*Problem requirements*. Repeat the entire listing exactly as written.

*Excerpted data*.

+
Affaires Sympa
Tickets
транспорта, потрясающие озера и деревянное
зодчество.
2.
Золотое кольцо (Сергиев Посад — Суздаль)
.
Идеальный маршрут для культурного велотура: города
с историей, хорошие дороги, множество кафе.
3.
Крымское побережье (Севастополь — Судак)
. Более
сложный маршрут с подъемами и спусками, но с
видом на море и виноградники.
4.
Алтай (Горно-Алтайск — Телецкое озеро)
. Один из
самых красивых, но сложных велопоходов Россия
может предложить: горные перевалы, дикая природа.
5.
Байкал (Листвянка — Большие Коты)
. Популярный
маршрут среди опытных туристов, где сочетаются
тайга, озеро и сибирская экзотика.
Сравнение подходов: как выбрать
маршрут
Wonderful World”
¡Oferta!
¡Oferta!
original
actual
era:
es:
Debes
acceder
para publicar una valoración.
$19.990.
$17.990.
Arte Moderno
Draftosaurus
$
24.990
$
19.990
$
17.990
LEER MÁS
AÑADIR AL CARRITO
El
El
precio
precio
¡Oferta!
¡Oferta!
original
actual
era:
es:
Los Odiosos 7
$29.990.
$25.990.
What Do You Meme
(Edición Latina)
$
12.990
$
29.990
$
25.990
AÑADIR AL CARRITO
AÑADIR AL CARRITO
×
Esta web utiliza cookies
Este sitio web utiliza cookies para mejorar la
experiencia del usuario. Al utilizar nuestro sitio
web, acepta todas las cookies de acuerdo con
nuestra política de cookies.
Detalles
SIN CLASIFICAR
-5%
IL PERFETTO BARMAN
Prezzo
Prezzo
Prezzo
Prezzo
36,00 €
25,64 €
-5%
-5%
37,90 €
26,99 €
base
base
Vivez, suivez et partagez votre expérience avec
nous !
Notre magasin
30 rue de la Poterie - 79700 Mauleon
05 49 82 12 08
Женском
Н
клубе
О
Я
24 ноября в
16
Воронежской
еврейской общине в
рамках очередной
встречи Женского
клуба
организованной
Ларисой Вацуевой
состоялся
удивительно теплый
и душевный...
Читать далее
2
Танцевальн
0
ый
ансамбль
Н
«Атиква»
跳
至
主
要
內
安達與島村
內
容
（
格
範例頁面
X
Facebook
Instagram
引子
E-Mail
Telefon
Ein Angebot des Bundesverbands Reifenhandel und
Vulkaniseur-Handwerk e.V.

*Result*.
+
Affaires Sympa
Tickets
транспорта, потрясающие озера и деревянное
зодчество.
2.
Золотое кольцо (Сергиев Посад — Суздаль)
.
Идеальный маршрут для культурного велотура: города
с историей, хорошие дороги, множество кафе.
3.
Крымское побережье (Севастополь — Судак)
. Более
сложный маршрут с подъемами и спусками, но с
видом на море и виноградники.
4.
Алтай (Горно-Алтайск — Телецкое озеро)
. Один из
самых красивых, но сложных велопоходов Россия
может предложить: горные перевалы, дикая природа.
5.
Байкал (Листвянка — Большие Коты)
. Популярный
маршрут среди опытных туристов, где сочетаются
тайга, озеро и сибирская экзотика.
Сравнение подходов: как выбрать
маршрут
Wonderful World”
¡Oferta!
¡Oferta!
original
actual
era:
es:
Debes
acceder
para publicar una valoración.
$19.990.
$17.990.
Arte Moderno
Draftosaurus
$
24.990
$
19.990
$
17.990
LEER MÁS
AÑADIR AL CARRITO
El
El
precio
precio
¡Oferta!
¡Oferta!
original
actual
era:
es:
Los Odiosos 7
$29.990.
$25.990.
What Do You Meme
(Edición Latina)
$
12.990
$
29.990
$
25.990
AÑADIR AL CARRITO
AÑADIR AL CARRITO
×
Esta web utiliza cookies
Este sitio web utiliza cookies para mejorar la
experiencia del usuario. Al utilizar nuestro sitio
web, acepta todas las cookies de acuerdo con
nuestra política de cookies.
Detalles
SIN CLASIFICAR
-5%
IL PERFETTO BARMAN
Prezzo
Prezzo
Prezzo
Prezzo
36,00 €
25,64 €
-5%
-5%
37,90 €
26,99 €
base
base
Vivez, suivez et partagez votre expérience avec
nous !
Notre magasin
30 rue de la Poterie - 79700 Mauleon
05 49 82 12 08
Женском
Н
клубе
О
Я
24 ноября в
16
Воронежской
еврейской общине в
рамках очередной
встречи Женского
клуба
организованной
Ларисой Вацуевой
состоялся
удивительно теплый
и душевный...
Читать далее
2
Танцевальн
0
ый
ансамбль
Н
«Атиква»
跳
至
主
要
內
安達與島村
內
容
（
格
範例頁面
X
Facebook
Instagram
引子
E-Mail
Telefon
Ein Angebot des Bundesverbands Reifenhandel und
Vulkaniseur-Handwerk e.V.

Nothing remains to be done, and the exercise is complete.